Daniel se rio en su cara.
—¿Qué? No tengo nada que no hubiera podido conseguir yo solo en cualquier momento. No. No es suficiente.
—Ten cuidado, Daniel.
—¿Con qué? —respondió, mirándole a los ojos. Ya no le impresionaban—. Tienes que pagar el precio, Hugo. Quiero algo precioso, y si no lo consigo, lo contaré todo mañana. ¿A mí qué más me da? Un poco de notoriedad y unos meses en la cárcel como mucho. De todos modos, ya no voy a poder volver a vivir como lo hacía antes. Mientras que tú…
—No me amenaces —espetó.
Daniel abrió los brazos.
—Yo no te estoy amenazando, Hugo.

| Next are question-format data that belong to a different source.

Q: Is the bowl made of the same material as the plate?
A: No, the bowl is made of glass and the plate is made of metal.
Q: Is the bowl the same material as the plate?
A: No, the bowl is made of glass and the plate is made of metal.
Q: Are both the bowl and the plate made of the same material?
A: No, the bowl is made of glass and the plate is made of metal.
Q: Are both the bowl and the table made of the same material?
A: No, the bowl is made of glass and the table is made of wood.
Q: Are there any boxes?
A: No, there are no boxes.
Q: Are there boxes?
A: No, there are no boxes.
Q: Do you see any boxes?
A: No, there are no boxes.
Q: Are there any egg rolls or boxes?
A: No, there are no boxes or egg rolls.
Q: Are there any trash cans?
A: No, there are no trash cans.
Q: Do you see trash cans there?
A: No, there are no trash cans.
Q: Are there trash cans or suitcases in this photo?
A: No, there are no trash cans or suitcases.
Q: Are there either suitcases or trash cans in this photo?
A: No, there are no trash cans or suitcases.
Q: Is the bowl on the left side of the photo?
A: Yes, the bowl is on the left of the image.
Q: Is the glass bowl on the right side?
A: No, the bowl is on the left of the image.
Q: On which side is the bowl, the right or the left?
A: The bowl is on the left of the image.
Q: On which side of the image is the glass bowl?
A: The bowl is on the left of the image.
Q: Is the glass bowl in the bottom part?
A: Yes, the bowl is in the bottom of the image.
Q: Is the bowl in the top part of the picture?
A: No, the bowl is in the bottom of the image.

Sólo pretendo obtener un trato justo.
Massiter se quedó pensativo. Necesitaba conocer ese precio. Estaba en su naturaleza.
—¿Y qué precio es ese?
—Scacchi me dijo que tienes un escondite secreto. Un sitio en el que guardas los objetos de mayor belleza.
Massiter guardó silencio.
—Creo que no es sólo la música lo que te mueve en este caso. Eres un marchante. Alguien que compra y vende toda clase de cosas. Parecido a Scacchi, pero en otra escala.
—Di de una vez qué quieres.
Daniel se acercó a hablarle en voz baja.
—Quiero uno de tus tesoros, Hugo. Quiero que me lleves a tu cueva y me los enseñes tú mismo y luego elegiré yo. Ese es mi precio. Después habremos terminado.
Massiter se volvió a mirar a los obreros que estaban al pie de la tumba, apoyados en las palas, esperando a que se marcharan.
—Lo pensaré.
—Esta noche. Después del concierto. Unas cuantas copas de champán y luego una visita privada. No te habrás ofendido, ¿verdad?
—En absoluto. Es más, casi me siento halagado. Aprendes deprisa, Daniel.
—Es cierto, pero es que he tenido al mejor de los maestros.